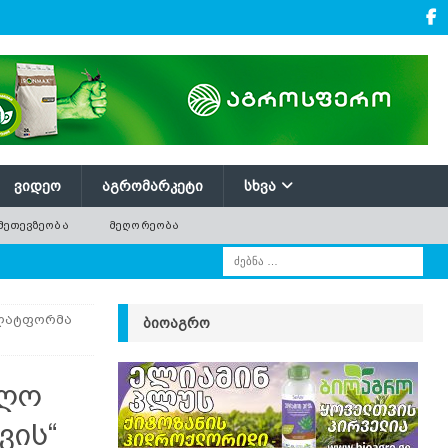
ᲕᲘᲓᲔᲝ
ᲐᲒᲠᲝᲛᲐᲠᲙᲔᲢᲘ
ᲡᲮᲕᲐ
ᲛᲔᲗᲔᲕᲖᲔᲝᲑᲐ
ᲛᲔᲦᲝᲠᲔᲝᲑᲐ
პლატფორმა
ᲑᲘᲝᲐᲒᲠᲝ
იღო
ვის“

---

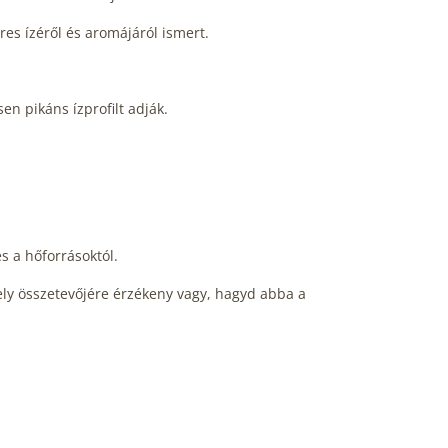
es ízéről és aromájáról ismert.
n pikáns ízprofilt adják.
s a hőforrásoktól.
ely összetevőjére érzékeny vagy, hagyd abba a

* * *

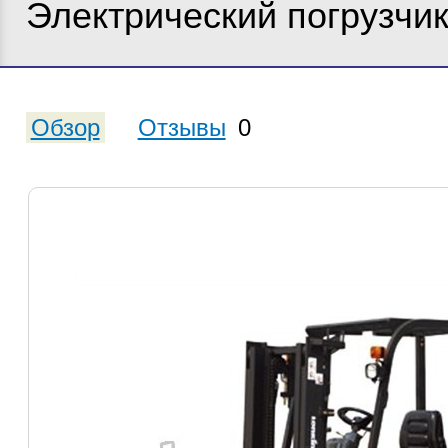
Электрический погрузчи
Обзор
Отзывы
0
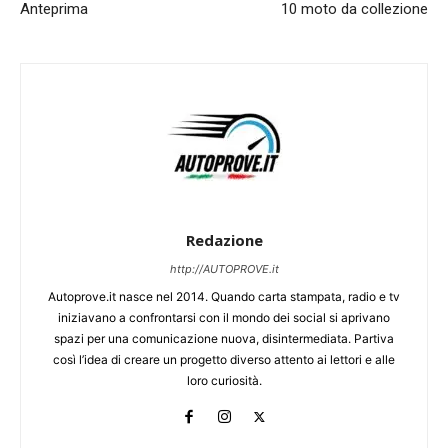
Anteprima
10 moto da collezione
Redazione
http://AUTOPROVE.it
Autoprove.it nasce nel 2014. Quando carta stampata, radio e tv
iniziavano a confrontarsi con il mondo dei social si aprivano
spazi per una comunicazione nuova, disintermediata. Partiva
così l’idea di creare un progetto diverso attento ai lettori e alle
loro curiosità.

__ABOUT THIS TASK__:
Give again, word for word, every line of the listing above from the one with "Autoprove.it nasce nel" to the one with "loro curiosità.", both inclusive, and nothing beyond them.

__FINISHED EXERCISE__:
Autoprove.it nasce nel 2014. Quando carta stampata, radio e tv
iniziavano a confrontarsi con il mondo dei social si aprivano
spazi per una comunicazione nuova, disintermediata. Partiva
così l’idea di creare un progetto diverso attento ai lettori e alle
loro curiosità.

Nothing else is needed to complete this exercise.